**Problem details:** Copy out in full every line of the data that contains the string "prettier".

══════════

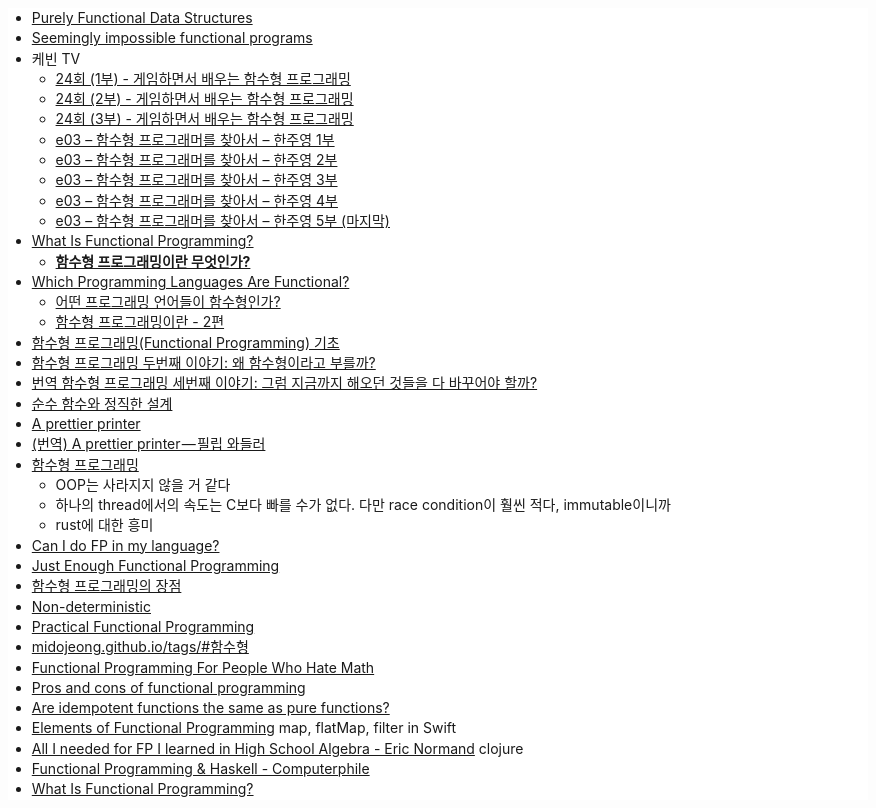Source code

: * [Purely Functional Data Structures](https://www.cs.cmu.edu/~rwh/theses/okasaki.pdf)
* [Seemingly impossible functional programs](http://math.andrej.com/2007/09/28/seemingly-impossible-functional-programs/)
* 케빈 TV
  * [24회 (1부) - 게임하면서 배우는 함수형 프로그래밍](https://www.youtube.com/watch?v=MM_YYMkK5bM)
  * [24회 (2부) - 게임하면서 배우는 함수형 프로그래밍](https://www.youtube.com/watch?v=NK01gyk_VCA)
  * [24회 (3부) - 게임하면서 배우는 함수형 프로그래밍](https://www.youtube.com/watch?v=iuzSk_Sbj2Y)
  * [e03 – 함수형 프로그래머를 찾아서 – 한주영 1부](https://iamprogrammer.io/2017/01/20/%EC%BC%80%EB%B9%88%EC%B1%84%EB%84%90-e03-%ED%95%A8%EC%88%98%ED%98%95-%ED%94%84%EB%A1%9C%EA%B7%B8%EB%9E%98%EB%A8%B8%EB%A5%BC-%EC%B0%BE%EC%95%84%EC%84%9C-%ED%95%9C%EC%A3%BC%EC%98%81-1%EB%B6%80/)
  * [e03 – 함수형 프로그래머를 찾아서 – 한주영 2부](https://iamprogrammer.io/2017/01/28/%EC%BC%80%EB%B9%88%EC%B1%84%EB%84%90-e03-%ED%95%A8%EC%88%98%ED%98%95-%ED%94%84%EB%A1%9C%EA%B7%B8%EB%9E%98%EB%A8%B8%EB%A5%BC-%EC%B0%BE%EC%95%84%EC%84%9C-%ED%95%9C%EC%A3%BC%EC%98%81-2%EB%B6%80/)
  * [e03 – 함수형 프로그래머를 찾아서 – 한주영 3부](https://iamprogrammer.io/2017/02/16/%EC%BC%80%EB%B9%88%EC%B1%84%EB%84%90-e03-%ED%95%A8%EC%88%98%ED%98%95-%ED%94%84%EB%A1%9C%EA%B7%B8%EB%9E%98%EB%A8%B8%EB%A5%BC-%EC%B0%BE%EC%95%84%EC%84%9C-%ED%95%9C%EC%A3%BC%EC%98%81/)
  * [e03 – 함수형 프로그래머를 찾아서 – 한주영 4부](https://iamprogrammer.io/2017/02/23/%EC%BC%80%EB%B9%88%EC%B1%84%EB%84%90-e03-%ED%95%A8%EC%88%98%ED%98%95-%ED%94%84%EB%A1%9C%EA%B7%B8%EB%9E%98%EB%A8%B8%EB%A5%BC-%EC%B0%BE%EC%95%84%EC%84%9C-%ED%95%9C%EC%A3%BC%EC%98%81-2/)
  * [e03 – 함수형 프로그래머를 찾아서 – 한주영 5부 (마지막)](https://iamprogrammer.io/2017/02/27/%EC%BC%80%EB%B9%88%EC%B1%84%EB%84%90-e03-%ED%95%A8%EC%88%98%ED%98%95-%ED%94%84%EB%A1%9C%EA%B7%B8%EB%9E%98%EB%A8%B8%EB%A5%BC-%EC%B0%BE%EC%95%84%EC%84%9C-%ED%95%9C%EC%A3%BC%EC%98%81-3/)
* [What Is Functional Programming?](http://blog.jenkster.com/2015/12/what-is-functional-programming.html)
  * [**함수형 프로그래밍이란 무엇인가?**](https://medium.com/@jooyunghan/함수형-프로그래밍이란-무엇인가-fab4e960d263)
* [Which Programming Languages Are Functional?](http://blog.jenkster.com/2015/12/which-programming-languages-are-functional.html)
  * [어떤 프로그래밍 언어들이 함수형인가?](https://medium.com/@jooyunghan/어떤-프로그래밍-언어들이-함수형인가-fec1e941c47f)
  * [함수형 프로그래밍이란 - 2편](http://okky.kr/article/309023)
* [함수형 프로그래밍(Functional Programming) 기초](http://kwangshin.pe.kr/blog/2013/01/21/%EB%B2%88%EC%97%AD-%ED%95%A8%EC%88%98%ED%98%95-%ED%94%84%EB%A1%9C%EA%B7%B8%EB%9E%98%EB%B0%8Dfunctional-programming-%EA%B8%B0%EC%B4%88/)
* [함수형 프로그래밍 두번째 이야기: 왜 함수형이라고 부를까?](http://kwangshin.pe.kr/blog/2015/06/18/fp-e2-why-is-it-called-functional/)
* [번역 함수형 프로그래밍 세번째 이야기: 그럼 지금까지 해오던 것들을 다 바꾸어야 할까?](http://kwangshin.pe.kr/blog/2018/11/25/fp-e3-do-all-the-rules-change/)
* [순수 함수와 정직한 설계](http://hhko.tistory.com/entry/%EC%88%9C%EC%88%98-%ED%95%A8%EC%88%98%EC%99%80-%EC%A0%95%EC%A7%81%ED%95%9C-%EC%84%A4%EA%B3%84)
* [A prettier printer](https://jooyunghan.gitbooks.io/a-prettier-printer-kr/content/chapter1.html)
* [(번역) A prettier printer — 필립 와들러](https://medium.com/@jooyunghan/%EB%B2%88%EC%97%AD-a-prettier-printer-%ED%95%84%EB%A6%BD-%EC%99%80%EB%93%A4%EB%9F%AC-28650dfb240d)
* [함수형 프로그래밍](https://www.youtube.com/watch?v=XoH9jzblxKQ)
  * OOP는 사라지지 않을 거 같다
  * 하나의 thread에서의 속도는 C보다 빠를 수가 없다. 다만 race condition이 훨씬 적다, immutable이니까
  * rust에 대한 흥미
* [Can I do FP in my language?](https://dev.to/ericnormand/can-i-do-fp-in-my-language)
* [Just Enough Functional Programming](https://medium.com/@bfil/just-enough-functional-programming-a0c4fd09c8f7)
* [함수형 프로그래밍의 장점](http://qwefgh90.github.io/fp/Function-Programming-Pros/)
* [Non-deterministic](https://medium.com/@jooyunghan/non-deterministic-c8c8d4fc4424)
* [Practical Functional Programming](https://hackernoon.com/practical-functional-programming-6d7932abc58b)
* [midojeong.github.io/tags/#함수형](https://midojeong.github.io/tags/#%ED%95%A8%EC%88%98%ED%98%95)
* [Functional Programming For People Who Hate Math](https://www.youtube.com/watch?v=SlfipOW_ilU)
* [Pros and cons of functional programming](https://itnext.io/pros-and-cons-of-functional-programming-32cdf527e1c2)
* [Are idempotent functions the same as pure functions?](https://stackoverflow.com/questions/4801282/are-idempotent-functions-the-same-as-pure-functions)
* [Elements of Functional Programming](https://www.youtube.com/watch?v=vVW5bkXQ138) map, flatMap, filter in Swift
* [All I needed for FP I learned in High School Algebra - Eric Normand](https://www.youtube.com/watch?v=epT1xgxSpFU) clojure
* [Functional Programming & Haskell - Computerphile](https://www.youtube.com/watch?v=LnX3B9oaKzw)
* [What Is Functional Programming?](https://www.youtube.com/watch?v=kJuJU-7_utA)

══════════

**Answer below:**
* [A prettier printer](https://jooyunghan.gitbooks.io/a-prettier-printer-kr/content/chapter1.html)
* [(번역) A prettier printer — 필립 와들러](https://medium.com/@jooyunghan/%EB%B2%88%EC%97%AD-a-prettier-printer-%ED%95%84%EB%A6%BD-%EC%99%80%EB%93%A4%EB%9F%AC-28650dfb240d)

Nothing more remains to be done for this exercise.